Suzie Baines and Karen Lally with mascot Jeely Baby on See Me tour ahead of Time to Talk campaign...Picture: Gary Anthony..

Two mental health campaigners visited Inverness as part of a 600-mile trip around Scotland, to get people talking about mental health.

Karen Lally and Suzanne Baines are building up to the UK wide Time to Talk campaign by starting conversations across Scotland on a five-day road trip.

Last Wednesday the women stopped in at the Eastgate Shopping Centre, to talk to people about mental health, and how to start conversations with people about mental health.
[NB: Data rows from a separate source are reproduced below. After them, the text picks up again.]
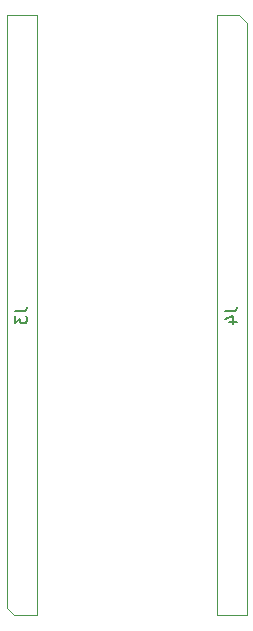
<source format=gbr>
G04 #@! TF.GenerationSoftware,KiCad,Pcbnew,(5.1.9)-1*
G04 #@! TF.CreationDate,2021-05-14T16:57:38+01:00*
G04 #@! TF.ProjectId,EnvOpenPico,456e764f-7065-46e5-9069-636f2e6b6963,REV1*
G04 #@! TF.SameCoordinates,Original*
G04 #@! TF.FileFunction,Other,Fab,Bot*
%FSLAX46Y46*%
G04 Gerber Fmt 4.6, Leading zero omitted, Abs format (unit mm)*
G04 Created by KiCad (PCBNEW (5.1.9)-1) date 2021-05-14 16:57:38*
%MOMM*%
%LPD*%
G01*
G04 APERTURE LIST*
%ADD10C,0.100000*%
%ADD11C,0.150000*%
G04 APERTURE END LIST*
D10*
X113165000Y-57455000D02*
X111260000Y-57455000D01*
X111260000Y-57455000D02*
X111260000Y-108255000D01*
X111260000Y-108255000D02*
X113800000Y-108255000D01*
X113800000Y-108255000D02*
X113800000Y-58090000D01*
X113800000Y-58090000D02*
X113165000Y-57455000D01*
X94115000Y-108255000D02*
X96020000Y-108255000D01*
X96020000Y-108255000D02*
X96020000Y-57455000D01*
X96020000Y-57455000D02*
X93480000Y-57455000D01*
X93480000Y-57455000D02*
X93480000Y-107620000D01*
X93480000Y-107620000D02*
X94115000Y-108255000D01*
D11*
X111982380Y-82521666D02*
X112696666Y-82521666D01*
X112839523Y-82474047D01*
X112934761Y-82378809D01*
X112982380Y-82235952D01*
X112982380Y-82140714D01*
X112315714Y-83426428D02*
X112982380Y-83426428D01*
X111934761Y-83188333D02*
X112649047Y-82950238D01*
X112649047Y-83569285D01*
X94202380Y-82521666D02*
X94916666Y-82521666D01*
X95059523Y-82474047D01*
X95154761Y-82378809D01*
X95202380Y-82235952D01*
X95202380Y-82140714D01*
X94202380Y-82902619D02*
X94202380Y-83521666D01*
X94583333Y-83188333D01*
X94583333Y-83331190D01*
X94630952Y-83426428D01*
X94678571Y-83474047D01*
X94773809Y-83521666D01*
X95011904Y-83521666D01*
X95107142Y-83474047D01*
X95154761Y-83426428D01*
X95202380Y-83331190D01*
X95202380Y-83045476D01*
X95154761Y-82950238D01*
X95107142Y-82902619D01*
M02*

</source>
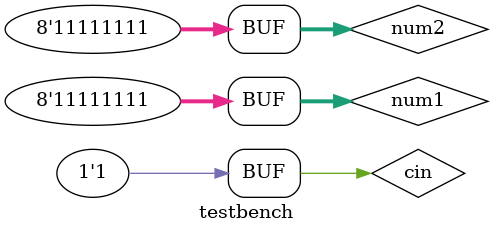
<source format=v>
`include "adder8bit.v"
module testbench;
	reg [7:0] num1;
	reg [7:0] num2;
	reg cin;
	wire [7:0] sum;
	wire cout;
	fadder8bit a1(sum,cout,num1,num2,cin);
	initial
		begin
			$dumpfile("output.vcd");$dumpvars();
			$monitor("sum=%b, cout=%b, num1=%b, num2=%b, cin=%b",sum,cout,num1,num2,cin);
			#0 	num1=8'b00000000;num2=8'b00000000;cin=0;
			#5  num1=8'b00000000;num2=8'b00000000;cin=1;
			#5  num1=8'b11111111;num2=8'b00000001;cin=0;
			#5  num1=8'b11111111;num2=8'b00000000;cin=1;
			#5  num1=8'b00001111;num2=8'b11110000;cin=0;
			#5  num1=8'b11111111;num2=8'b11111111;cin=1;
		end
endmodule
</source>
The women, who volunteer for See Me, the programme to end mental health discrimination, are touring the country for the third time having previously started conversations at some of Scotland’s most famous places, including St Andrews Old Course and Stirling Castle.
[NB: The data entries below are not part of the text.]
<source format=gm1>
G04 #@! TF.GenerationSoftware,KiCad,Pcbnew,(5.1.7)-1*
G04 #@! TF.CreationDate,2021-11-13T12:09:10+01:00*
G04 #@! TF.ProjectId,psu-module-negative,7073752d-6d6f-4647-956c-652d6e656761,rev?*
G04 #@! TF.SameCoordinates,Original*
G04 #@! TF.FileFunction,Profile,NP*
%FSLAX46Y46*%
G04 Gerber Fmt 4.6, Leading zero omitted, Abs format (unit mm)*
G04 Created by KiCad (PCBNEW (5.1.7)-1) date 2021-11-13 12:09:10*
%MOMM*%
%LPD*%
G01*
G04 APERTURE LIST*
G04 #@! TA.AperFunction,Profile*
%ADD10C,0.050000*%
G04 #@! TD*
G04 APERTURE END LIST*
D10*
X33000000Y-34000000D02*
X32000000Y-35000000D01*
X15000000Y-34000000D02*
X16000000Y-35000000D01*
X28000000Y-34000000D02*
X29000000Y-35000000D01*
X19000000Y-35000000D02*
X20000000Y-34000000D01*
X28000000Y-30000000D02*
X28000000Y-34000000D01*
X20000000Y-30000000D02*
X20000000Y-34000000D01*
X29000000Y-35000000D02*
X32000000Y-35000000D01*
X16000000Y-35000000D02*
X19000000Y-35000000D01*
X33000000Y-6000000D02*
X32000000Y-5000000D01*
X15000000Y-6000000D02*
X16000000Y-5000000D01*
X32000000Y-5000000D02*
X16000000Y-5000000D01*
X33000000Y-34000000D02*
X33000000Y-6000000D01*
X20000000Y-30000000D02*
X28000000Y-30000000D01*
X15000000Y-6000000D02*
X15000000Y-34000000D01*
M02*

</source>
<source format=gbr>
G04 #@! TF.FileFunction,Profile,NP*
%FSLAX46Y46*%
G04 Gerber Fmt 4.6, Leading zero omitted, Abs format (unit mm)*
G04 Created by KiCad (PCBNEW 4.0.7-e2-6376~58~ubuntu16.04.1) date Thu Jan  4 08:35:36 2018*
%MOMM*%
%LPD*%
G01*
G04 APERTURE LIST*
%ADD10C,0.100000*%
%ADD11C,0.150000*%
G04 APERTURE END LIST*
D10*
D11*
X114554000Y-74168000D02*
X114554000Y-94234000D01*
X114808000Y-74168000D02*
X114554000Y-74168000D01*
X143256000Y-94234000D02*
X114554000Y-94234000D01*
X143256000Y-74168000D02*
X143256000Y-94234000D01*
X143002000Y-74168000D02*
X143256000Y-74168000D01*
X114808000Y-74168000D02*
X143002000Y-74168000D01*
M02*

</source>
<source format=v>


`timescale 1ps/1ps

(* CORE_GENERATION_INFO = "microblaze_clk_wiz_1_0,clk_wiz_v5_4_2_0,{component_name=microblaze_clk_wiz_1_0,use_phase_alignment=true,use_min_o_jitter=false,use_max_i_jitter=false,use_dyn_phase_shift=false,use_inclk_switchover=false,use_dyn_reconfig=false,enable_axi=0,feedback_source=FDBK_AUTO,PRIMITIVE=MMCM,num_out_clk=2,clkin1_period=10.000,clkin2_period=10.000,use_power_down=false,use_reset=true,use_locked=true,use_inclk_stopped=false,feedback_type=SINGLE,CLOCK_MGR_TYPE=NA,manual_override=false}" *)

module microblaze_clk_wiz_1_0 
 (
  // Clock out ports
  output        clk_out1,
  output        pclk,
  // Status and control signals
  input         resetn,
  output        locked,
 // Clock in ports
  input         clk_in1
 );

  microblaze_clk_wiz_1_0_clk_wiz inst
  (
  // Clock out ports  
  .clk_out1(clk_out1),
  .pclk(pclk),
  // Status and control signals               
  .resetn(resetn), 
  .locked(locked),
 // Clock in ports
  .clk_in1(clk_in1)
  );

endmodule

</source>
Ms Baines, from Erskine, wants to encourage people to talk more about mental health, and see friends and family have the confidence to open up conversations.
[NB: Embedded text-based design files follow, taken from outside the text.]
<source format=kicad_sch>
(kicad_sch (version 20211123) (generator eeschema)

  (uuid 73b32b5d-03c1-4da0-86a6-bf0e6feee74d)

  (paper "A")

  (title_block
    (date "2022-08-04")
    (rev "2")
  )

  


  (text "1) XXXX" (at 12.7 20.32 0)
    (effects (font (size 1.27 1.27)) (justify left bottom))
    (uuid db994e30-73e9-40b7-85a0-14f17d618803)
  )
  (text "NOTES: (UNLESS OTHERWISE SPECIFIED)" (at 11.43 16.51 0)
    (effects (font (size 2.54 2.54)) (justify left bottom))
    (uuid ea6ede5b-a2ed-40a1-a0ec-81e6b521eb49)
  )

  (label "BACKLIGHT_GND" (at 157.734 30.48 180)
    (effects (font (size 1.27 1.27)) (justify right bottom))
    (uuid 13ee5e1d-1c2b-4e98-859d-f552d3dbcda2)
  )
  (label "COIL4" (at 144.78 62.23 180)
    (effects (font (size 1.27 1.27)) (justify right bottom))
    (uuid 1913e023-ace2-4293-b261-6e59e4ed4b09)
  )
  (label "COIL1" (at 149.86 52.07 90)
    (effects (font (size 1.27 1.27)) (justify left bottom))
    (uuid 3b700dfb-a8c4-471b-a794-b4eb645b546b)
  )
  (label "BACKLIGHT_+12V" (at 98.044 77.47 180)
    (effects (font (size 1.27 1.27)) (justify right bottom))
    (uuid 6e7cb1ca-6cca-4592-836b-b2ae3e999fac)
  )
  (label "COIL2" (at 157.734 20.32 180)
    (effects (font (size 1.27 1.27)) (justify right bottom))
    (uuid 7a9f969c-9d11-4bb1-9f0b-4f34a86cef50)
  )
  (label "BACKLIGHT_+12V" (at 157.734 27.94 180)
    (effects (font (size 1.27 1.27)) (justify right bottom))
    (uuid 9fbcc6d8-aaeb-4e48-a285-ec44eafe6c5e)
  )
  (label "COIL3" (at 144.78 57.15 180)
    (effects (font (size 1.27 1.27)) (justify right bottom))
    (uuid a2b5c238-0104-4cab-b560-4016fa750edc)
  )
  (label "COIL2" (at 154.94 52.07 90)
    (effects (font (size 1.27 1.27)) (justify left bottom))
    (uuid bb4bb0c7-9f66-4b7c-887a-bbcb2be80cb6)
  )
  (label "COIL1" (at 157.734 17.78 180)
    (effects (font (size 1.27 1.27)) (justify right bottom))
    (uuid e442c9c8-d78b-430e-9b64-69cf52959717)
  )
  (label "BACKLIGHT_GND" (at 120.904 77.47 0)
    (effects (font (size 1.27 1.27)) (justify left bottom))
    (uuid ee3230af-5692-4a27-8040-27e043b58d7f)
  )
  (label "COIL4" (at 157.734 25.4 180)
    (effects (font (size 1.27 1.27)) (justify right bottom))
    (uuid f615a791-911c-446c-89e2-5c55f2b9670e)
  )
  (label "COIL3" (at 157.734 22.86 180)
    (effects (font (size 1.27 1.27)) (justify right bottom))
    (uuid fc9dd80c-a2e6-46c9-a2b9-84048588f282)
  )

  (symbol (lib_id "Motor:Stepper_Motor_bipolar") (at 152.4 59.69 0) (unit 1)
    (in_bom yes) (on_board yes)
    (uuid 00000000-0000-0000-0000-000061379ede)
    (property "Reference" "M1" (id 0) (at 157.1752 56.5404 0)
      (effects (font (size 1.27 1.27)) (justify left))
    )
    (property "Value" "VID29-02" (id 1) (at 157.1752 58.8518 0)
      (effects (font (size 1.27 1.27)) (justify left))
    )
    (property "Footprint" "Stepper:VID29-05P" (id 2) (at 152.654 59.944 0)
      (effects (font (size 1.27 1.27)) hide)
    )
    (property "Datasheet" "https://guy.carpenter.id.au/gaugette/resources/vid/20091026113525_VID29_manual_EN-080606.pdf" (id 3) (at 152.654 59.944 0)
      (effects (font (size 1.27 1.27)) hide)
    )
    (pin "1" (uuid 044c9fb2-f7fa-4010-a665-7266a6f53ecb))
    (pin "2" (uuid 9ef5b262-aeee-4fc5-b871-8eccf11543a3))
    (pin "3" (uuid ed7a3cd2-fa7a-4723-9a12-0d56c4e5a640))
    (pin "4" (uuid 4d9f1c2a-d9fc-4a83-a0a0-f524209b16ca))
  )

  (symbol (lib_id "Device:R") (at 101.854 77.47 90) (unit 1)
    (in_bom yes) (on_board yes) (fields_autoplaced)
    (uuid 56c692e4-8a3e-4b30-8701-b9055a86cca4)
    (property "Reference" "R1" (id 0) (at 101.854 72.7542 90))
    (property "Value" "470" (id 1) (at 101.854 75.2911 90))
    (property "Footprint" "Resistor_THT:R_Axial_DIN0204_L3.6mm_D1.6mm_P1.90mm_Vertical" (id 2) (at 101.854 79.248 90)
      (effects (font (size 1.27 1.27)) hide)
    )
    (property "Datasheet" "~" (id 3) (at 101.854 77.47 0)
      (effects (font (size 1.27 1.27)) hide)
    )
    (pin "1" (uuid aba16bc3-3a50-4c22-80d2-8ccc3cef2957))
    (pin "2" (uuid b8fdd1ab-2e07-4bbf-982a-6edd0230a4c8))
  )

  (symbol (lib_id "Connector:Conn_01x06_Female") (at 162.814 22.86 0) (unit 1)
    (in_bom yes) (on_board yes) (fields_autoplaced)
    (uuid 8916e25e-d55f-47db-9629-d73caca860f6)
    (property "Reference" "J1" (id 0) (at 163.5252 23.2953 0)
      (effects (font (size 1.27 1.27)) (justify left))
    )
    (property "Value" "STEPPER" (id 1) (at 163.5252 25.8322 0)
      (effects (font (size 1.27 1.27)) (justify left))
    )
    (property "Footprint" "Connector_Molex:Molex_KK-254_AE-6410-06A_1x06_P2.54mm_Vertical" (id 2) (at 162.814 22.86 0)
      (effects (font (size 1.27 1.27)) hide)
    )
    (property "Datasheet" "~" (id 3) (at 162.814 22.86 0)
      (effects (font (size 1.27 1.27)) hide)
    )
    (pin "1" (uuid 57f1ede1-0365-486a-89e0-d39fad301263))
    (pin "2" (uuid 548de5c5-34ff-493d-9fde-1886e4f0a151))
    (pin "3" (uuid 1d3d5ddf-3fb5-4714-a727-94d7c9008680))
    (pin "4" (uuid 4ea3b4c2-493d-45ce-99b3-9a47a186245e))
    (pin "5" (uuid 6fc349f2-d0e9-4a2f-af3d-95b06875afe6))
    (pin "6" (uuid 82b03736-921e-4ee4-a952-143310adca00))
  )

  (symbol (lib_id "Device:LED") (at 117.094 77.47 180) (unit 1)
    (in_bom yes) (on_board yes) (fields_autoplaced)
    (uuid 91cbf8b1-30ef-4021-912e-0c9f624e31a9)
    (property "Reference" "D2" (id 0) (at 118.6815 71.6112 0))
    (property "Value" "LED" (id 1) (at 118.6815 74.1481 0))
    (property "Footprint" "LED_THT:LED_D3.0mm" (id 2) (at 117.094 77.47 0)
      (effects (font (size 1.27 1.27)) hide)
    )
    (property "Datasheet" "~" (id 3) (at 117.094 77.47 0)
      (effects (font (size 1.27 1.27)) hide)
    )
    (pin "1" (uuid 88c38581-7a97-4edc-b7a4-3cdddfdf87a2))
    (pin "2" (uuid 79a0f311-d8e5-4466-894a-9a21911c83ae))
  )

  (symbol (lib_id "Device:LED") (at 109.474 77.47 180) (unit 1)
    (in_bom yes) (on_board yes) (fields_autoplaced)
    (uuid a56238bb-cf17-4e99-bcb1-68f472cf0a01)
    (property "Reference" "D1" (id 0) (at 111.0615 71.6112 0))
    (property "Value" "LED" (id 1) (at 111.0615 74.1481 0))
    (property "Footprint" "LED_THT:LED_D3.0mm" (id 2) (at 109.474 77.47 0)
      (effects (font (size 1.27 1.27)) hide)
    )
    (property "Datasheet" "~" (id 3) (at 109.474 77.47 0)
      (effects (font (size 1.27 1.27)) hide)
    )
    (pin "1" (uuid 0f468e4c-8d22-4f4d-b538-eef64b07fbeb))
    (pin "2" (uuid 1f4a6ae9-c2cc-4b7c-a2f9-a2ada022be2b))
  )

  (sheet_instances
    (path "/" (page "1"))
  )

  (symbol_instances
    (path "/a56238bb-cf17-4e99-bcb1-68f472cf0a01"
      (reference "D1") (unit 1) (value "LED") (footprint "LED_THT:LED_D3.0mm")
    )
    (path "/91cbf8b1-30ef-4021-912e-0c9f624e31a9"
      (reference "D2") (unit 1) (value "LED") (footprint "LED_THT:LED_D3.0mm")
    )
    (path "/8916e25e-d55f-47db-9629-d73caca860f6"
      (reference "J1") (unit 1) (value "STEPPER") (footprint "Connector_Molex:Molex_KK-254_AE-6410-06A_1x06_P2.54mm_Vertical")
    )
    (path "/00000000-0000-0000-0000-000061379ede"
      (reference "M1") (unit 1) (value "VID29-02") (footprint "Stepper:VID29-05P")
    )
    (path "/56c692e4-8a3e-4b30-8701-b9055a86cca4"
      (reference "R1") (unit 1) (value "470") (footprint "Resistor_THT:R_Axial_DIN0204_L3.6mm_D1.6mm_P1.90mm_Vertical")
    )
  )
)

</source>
She said: “Taking the time to listen to the person who is talking to you can actually be a huge thing to start the change for that person. You might be the first person that has ever actually sat and listened.

“For me personally, having needed somebody like that and being able to speak to someone like that, I feel that is where change happens.

“I think a crucial element to wellbeing and tackling stigma is that we have these conversations.

Ms Lally, from Milngavie, added: “ I think many of the issues in terms of stigma, and the discrimination that comes off the back of that in relation to mental health, is due to lack of understanding and awareness.

“So sharing stories about mental health and lived experience really helps people to understand that we all have mental health. Mental health isn’t always about mental illness, but sometimes we can become ill with our mental health, just like we can become ill with our physical health.

“For me talking is a great way to make this an everyday conversation just like we would talk about any other aspect of our health.”

Wendy Halliday, See Me interim director, said: “This year Time to Talk day is all about is looking at why people might avoid having important conversations on mental health.

“It’s great to have Karen and Suzanne out on the road again, having conversations in as many places as possible, finding out what stops people from talking about mental health, and what encourages them to speak about it.”

Time to Talk day is a UK wide campaign run by See Me in Scotland, Time to Change in England, Times to Change Wales, Change Your Mind in Northern Ireland and See Change in Ireland.